José Miguel Júdice: “A mobilidade é causa de liberdade e fator de liberdade”

Até que ponto a pandemia mexeu com as nossas liberdades, direitos e garantias? Esta foi uma das questões que Rosália Amorim, diretora do Diário de Notícias, fez ao advogado José Miguel Júdice, no âmbito do painel “Futuro da Mobilidade numa Europa abalada pela Pandemia e pela Guerra”, promovido na IV Convenção da ARAC – Associação dos Industriais de Aluguer de Automóveis sem Condutor.

José Miguel Júdice e Rosália Amorim

No entender do advogado, há três fatores que podem imobilizar as pessoas: “o medo, o medo da liberdade, e a ideia de que alguém sabe melhor do que nós aquilo que é bom para nós”. Assim, a pandemia “habituou-nos a não ter liberdade”, refere, relembrando que “foi instalado o pânico que deu origem a que as pessoas não saíssem”. Para José Miguel Júdice, a mobilidade é, assim, “causa de liberdade e fator de liberdade” e aquilo que se provou, no decorrer da pandemia, foi que “os exageros criados com pânico, tantas vezes artificial, tiveram o resultado de aumentar exponencialmente outras causas de morte, de estruturar crianças em fase de aprendizagem, de não permitir a socialização em idades cruciais durante dois anos, criando angústia, doenças mentais e, no final, países como a Finlândia, que apostaram na liberdade e na responsabilidade tiveram menos mortes do que aqueles que fizeram a ditadura como nós”.

“É possível fazer na Europa quase tudo o que se faz no extremo Oriente”

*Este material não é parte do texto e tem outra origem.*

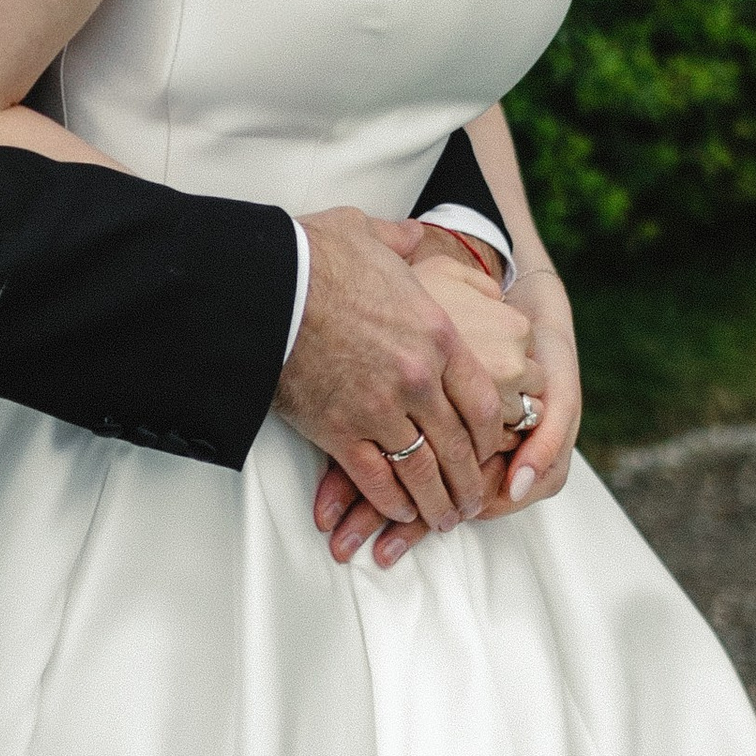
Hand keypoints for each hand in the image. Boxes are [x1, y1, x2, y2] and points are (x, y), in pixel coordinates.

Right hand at [316, 257, 581, 565]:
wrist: (265, 285)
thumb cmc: (314, 256)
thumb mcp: (372, 235)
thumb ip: (403, 242)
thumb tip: (416, 234)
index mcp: (437, 334)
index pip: (481, 401)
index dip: (489, 435)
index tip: (489, 451)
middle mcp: (418, 378)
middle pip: (458, 445)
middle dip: (469, 480)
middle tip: (474, 501)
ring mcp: (380, 408)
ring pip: (423, 470)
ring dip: (437, 502)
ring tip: (443, 520)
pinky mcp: (339, 430)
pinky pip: (375, 478)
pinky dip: (390, 502)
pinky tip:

Enquanto “fator de desenvolvimento económico, social e político”, a mobilidade também é crucial: “Apostar na mobilidade é também apostar no progresso”, afinca. E com o progresso vem o conhecimento: “É importante termos algum conhecimento histórico para percebermos o nosso tempo e olharmos para o futuro: é engraçado olhar para os desafios e as dificuldades que encontramos com os olhos com que se olhava para o aparecimento dos meios de transporte, como os caminhos de ferro no século XIX ou as máquinas a vapor no século XVII”. Mesmo com todos os desafios, José Miguel Júdice demonstra otimismo quanto ao futuro: “A entropia não vai tomar conta disto”. Mas há desafios enormes como o das transições: “É muito fácil dizer que o comboio foi um instrumento essencial de civilização, mas, na altura, vai-se explicar isso a quem vive do transporte a cavalo”, exemplifica. Olhando para o presente, o advogado considera que, em matéria de mobilidade, assiste-se a uma “explosão de condições e potencialidades” que as novas tecnologias permitem: “O problema da luta contra as alterações (resolve-se) através de alterações tecnológicas, de investimento e inovação, da investigação científica, da criação de novas soluções que resolvam magicamente ou não os problemas”, defende.

No desígnio das alterações climáticas, José Miguel Júdice é defensor de se encontrar soluções para que, por exemplo, “a deslocação não seja tão necessária” ou que os “empregos procurem as pessoas e não as pessoas a procurarem empregos”. Ainda assim, deixa um alerta: “Não nos iludamos: a Europa não vai sobreviver como a conhecemos, se não formos capazes de assimilar centenas de milhares dos emigrantes que vêm fazer aquilo que nós, cada vez mais, fazemos menos”.

No tema da industrialização e da promessa de que a Europa iria, finalmente, avançar nesse sentido, o advogado não olha para a pandemia como um fator de imobilização: “A Europa e os EUA estão a industrializar-se brutalmente em indústrias mais contemporâneas que desencadeiam novos técnicas e novos processos”, como, por exemplo, “a vacina contra a Covid-19”. Agora, “os cidadãos são muito engraçados: querem ser protegidos ao mesmo tempo que querem ter acesso a tudo. É possível fazer na Europa quase tudo o que se faz no extremo Oriente, só que fica mais caro”. A questão é se “Estaremos nós dispostos a pagar as nossas camisolas, sapatos, computadores ou telemóveis mais caros? A ter ordenado tão baixos como nesses países?”. O que para o advogado é, verdadeiramente, impensável é “queremos a indústria, mas queremos a proteção social, os vencimentos e não queremos pagar os preços que isso custa nos produtos que vamos comprar como consumidores: isso é muito hipócrita”, remata.

Sob o mote “Mobilidade, Sustentabilidade e Digitalização – Novos Desafios”, a IV Convenção da ARAC decorreu na passada sexta-feira, dia 31 de março, em Alcobaça.